## Aim
Return all of the data exactly as given.

## Provided material
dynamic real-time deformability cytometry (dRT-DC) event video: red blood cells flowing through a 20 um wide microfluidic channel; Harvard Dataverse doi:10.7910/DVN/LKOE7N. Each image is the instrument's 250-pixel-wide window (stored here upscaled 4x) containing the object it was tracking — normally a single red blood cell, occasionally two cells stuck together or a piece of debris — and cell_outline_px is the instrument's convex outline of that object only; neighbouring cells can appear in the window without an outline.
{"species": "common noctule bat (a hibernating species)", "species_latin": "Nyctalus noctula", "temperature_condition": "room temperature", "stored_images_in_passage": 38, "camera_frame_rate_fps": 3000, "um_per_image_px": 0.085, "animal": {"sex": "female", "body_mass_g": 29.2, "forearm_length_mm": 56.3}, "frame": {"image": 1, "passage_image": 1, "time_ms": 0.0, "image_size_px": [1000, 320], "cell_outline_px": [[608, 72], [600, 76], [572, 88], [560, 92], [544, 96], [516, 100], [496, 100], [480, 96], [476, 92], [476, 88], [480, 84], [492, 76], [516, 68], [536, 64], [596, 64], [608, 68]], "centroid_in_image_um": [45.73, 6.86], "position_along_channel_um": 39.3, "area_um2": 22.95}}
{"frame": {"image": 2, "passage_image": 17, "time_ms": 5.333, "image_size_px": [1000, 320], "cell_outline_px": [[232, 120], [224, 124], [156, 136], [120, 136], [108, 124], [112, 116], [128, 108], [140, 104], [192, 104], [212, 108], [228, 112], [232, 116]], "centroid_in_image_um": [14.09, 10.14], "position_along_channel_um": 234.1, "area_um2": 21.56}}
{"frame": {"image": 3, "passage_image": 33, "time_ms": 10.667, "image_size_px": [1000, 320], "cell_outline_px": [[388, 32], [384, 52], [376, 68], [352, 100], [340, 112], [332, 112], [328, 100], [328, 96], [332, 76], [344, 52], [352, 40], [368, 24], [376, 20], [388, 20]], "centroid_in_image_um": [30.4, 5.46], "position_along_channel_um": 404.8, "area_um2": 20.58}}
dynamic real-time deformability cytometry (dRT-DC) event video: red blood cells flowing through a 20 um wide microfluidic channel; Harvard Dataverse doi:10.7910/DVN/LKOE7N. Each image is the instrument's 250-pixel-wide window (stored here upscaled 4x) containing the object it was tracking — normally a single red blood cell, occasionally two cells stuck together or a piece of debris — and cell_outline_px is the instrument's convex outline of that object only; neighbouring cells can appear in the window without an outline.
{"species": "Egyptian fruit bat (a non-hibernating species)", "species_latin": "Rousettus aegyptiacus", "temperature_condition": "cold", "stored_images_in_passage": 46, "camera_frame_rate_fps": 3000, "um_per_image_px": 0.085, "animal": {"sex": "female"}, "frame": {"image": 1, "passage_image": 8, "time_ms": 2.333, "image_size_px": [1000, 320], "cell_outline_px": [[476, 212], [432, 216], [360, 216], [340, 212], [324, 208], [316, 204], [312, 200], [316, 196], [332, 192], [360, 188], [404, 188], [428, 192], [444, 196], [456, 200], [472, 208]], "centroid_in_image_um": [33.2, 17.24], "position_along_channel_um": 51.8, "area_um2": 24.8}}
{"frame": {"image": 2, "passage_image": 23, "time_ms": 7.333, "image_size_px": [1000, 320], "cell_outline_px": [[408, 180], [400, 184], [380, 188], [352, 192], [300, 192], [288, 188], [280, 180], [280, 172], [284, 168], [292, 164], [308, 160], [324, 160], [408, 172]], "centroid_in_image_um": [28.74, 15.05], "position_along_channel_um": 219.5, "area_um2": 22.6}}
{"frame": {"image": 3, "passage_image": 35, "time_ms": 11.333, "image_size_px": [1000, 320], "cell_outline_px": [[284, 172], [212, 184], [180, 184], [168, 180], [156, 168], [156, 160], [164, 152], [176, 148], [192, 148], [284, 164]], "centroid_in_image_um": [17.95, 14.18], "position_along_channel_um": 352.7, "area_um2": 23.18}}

## Solution to this problem
dynamic real-time deformability cytometry (dRT-DC) event video: red blood cells flowing through a 20 um wide microfluidic channel; Harvard Dataverse doi:10.7910/DVN/LKOE7N. Each image is the instrument's 250-pixel-wide window (stored here upscaled 4x) containing the object it was tracking — normally a single red blood cell, occasionally two cells stuck together or a piece of debris — and cell_outline_px is the instrument's convex outline of that object only; neighbouring cells can appear in the window without an outline.
{"species": "common noctule bat (a hibernating species)", "species_latin": "Nyctalus noctula", "temperature_condition": "room temperature", "stored_images_in_passage": 38, "camera_frame_rate_fps": 3000, "um_per_image_px": 0.085, "animal": {"sex": "female", "body_mass_g": 29.2, "forearm_length_mm": 56.3}, "frame": {"image": 1, "passage_image": 1, "time_ms": 0.0, "image_size_px": [1000, 320], "cell_outline_px": [[608, 72], [600, 76], [572, 88], [560, 92], [544, 96], [516, 100], [496, 100], [480, 96], [476, 92], [476, 88], [480, 84], [492, 76], [516, 68], [536, 64], [596, 64], [608, 68]], "centroid_in_image_um": [45.73, 6.86], "position_along_channel_um": 39.3, "area_um2": 22.95}}
{"frame": {"image": 2, "passage_image": 17, "time_ms": 5.333, "image_size_px": [1000, 320], "cell_outline_px": [[232, 120], [224, 124], [156, 136], [120, 136], [108, 124], [112, 116], [128, 108], [140, 104], [192, 104], [212, 108], [228, 112], [232, 116]], "centroid_in_image_um": [14.09, 10.14], "position_along_channel_um": 234.1, "area_um2": 21.56}}
{"frame": {"image": 3, "passage_image": 33, "time_ms": 10.667, "image_size_px": [1000, 320], "cell_outline_px": [[388, 32], [384, 52], [376, 68], [352, 100], [340, 112], [332, 112], [328, 100], [328, 96], [332, 76], [344, 52], [352, 40], [368, 24], [376, 20], [388, 20]], "centroid_in_image_um": [30.4, 5.46], "position_along_channel_um": 404.8, "area_um2": 20.58}}
dynamic real-time deformability cytometry (dRT-DC) event video: red blood cells flowing through a 20 um wide microfluidic channel; Harvard Dataverse doi:10.7910/DVN/LKOE7N. Each image is the instrument's 250-pixel-wide window (stored here upscaled 4x) containing the object it was tracking — normally a single red blood cell, occasionally two cells stuck together or a piece of debris — and cell_outline_px is the instrument's convex outline of that object only; neighbouring cells can appear in the window without an outline.
{"species": "Egyptian fruit bat (a non-hibernating species)", "species_latin": "Rousettus aegyptiacus", "temperature_condition": "cold", "stored_images_in_passage": 46, "camera_frame_rate_fps": 3000, "um_per_image_px": 0.085, "animal": {"sex": "female"}, "frame": {"image": 1, "passage_image": 8, "time_ms": 2.333, "image_size_px": [1000, 320], "cell_outline_px": [[476, 212], [432, 216], [360, 216], [340, 212], [324, 208], [316, 204], [312, 200], [316, 196], [332, 192], [360, 188], [404, 188], [428, 192], [444, 196], [456, 200], [472, 208]], "centroid_in_image_um": [33.2, 17.24], "position_along_channel_um": 51.8, "area_um2": 24.8}}
{"frame": {"image": 2, "passage_image": 23, "time_ms": 7.333, "image_size_px": [1000, 320], "cell_outline_px": [[408, 180], [400, 184], [380, 188], [352, 192], [300, 192], [288, 188], [280, 180], [280, 172], [284, 168], [292, 164], [308, 160], [324, 160], [408, 172]], "centroid_in_image_um": [28.74, 15.05], "position_along_channel_um": 219.5, "area_um2": 22.6}}
{"frame": {"image": 3, "passage_image": 35, "time_ms": 11.333, "image_size_px": [1000, 320], "cell_outline_px": [[284, 172], [212, 184], [180, 184], [168, 180], [156, 168], [156, 160], [164, 152], [176, 148], [192, 148], [284, 164]], "centroid_in_image_um": [17.95, 14.18], "position_along_channel_um": 352.7, "area_um2": 23.18}}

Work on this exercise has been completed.